__Data records__
§

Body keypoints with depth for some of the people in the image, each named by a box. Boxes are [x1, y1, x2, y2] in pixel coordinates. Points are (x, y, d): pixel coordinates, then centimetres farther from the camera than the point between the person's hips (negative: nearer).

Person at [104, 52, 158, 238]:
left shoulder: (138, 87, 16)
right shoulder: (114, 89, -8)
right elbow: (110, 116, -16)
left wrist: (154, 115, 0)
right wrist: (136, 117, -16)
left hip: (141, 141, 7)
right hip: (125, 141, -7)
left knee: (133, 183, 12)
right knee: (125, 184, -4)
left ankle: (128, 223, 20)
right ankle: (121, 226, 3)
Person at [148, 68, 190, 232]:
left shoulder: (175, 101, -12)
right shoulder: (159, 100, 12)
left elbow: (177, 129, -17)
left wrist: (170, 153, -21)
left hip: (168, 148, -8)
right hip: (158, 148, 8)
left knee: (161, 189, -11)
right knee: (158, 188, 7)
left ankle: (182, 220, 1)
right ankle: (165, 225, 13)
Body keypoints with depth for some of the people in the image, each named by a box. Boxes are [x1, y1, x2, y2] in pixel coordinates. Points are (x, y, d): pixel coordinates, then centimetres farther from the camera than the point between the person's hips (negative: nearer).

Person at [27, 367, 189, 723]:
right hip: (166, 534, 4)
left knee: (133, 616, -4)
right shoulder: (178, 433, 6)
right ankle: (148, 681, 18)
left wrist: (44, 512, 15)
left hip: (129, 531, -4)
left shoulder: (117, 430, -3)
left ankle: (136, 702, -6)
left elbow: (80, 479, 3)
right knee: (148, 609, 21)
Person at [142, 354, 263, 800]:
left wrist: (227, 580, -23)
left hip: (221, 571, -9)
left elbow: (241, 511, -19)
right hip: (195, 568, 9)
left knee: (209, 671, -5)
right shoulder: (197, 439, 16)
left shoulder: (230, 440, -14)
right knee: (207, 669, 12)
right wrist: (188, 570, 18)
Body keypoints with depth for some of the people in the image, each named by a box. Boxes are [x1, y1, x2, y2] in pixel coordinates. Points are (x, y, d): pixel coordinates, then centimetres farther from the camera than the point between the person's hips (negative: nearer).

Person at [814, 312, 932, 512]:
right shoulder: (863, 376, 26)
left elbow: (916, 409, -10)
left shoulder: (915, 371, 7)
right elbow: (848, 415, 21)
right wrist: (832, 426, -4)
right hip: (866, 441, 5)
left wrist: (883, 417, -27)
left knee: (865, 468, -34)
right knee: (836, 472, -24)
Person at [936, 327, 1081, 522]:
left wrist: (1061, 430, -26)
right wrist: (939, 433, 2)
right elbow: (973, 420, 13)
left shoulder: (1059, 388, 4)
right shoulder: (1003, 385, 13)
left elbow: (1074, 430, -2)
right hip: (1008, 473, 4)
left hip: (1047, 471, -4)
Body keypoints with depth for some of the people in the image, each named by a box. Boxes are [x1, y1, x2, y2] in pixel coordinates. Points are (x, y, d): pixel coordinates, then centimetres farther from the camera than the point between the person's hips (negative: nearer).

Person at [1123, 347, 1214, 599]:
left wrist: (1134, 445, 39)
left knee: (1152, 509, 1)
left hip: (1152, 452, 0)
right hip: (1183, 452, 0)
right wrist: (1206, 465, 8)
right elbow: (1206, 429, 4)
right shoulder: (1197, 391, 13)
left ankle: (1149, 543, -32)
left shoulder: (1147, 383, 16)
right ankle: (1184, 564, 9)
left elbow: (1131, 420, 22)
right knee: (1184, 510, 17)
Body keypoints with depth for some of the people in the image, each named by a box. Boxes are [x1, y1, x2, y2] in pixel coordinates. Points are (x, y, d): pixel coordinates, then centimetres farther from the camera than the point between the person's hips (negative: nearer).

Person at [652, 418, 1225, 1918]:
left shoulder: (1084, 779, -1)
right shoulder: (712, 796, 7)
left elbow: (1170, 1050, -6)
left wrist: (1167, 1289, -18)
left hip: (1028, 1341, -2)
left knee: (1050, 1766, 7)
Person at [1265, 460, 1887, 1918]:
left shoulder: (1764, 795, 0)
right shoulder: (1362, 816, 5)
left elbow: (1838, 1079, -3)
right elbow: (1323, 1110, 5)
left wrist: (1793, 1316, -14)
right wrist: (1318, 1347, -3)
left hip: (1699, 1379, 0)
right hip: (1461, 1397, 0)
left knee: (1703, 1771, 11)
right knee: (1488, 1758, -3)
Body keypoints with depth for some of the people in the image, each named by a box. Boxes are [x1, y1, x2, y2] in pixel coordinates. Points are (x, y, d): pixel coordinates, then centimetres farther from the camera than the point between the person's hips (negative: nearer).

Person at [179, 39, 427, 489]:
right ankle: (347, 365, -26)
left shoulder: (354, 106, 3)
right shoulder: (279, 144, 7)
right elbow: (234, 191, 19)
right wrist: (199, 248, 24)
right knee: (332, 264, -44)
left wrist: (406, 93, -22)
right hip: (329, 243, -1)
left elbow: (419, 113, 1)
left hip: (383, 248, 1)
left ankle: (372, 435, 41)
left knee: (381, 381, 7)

§

__Exercise prompt__
Set down, exactly as they stand above, the lines starting with the line with "right wrist: (939, 433, 2)" and going on through the line with "left hip: (1047, 471, -4)", and no others.

__Response below__
right wrist: (939, 433, 2)
right elbow: (973, 420, 13)
left shoulder: (1059, 388, 4)
right shoulder: (1003, 385, 13)
left elbow: (1074, 430, -2)
right hip: (1008, 473, 4)
left hip: (1047, 471, -4)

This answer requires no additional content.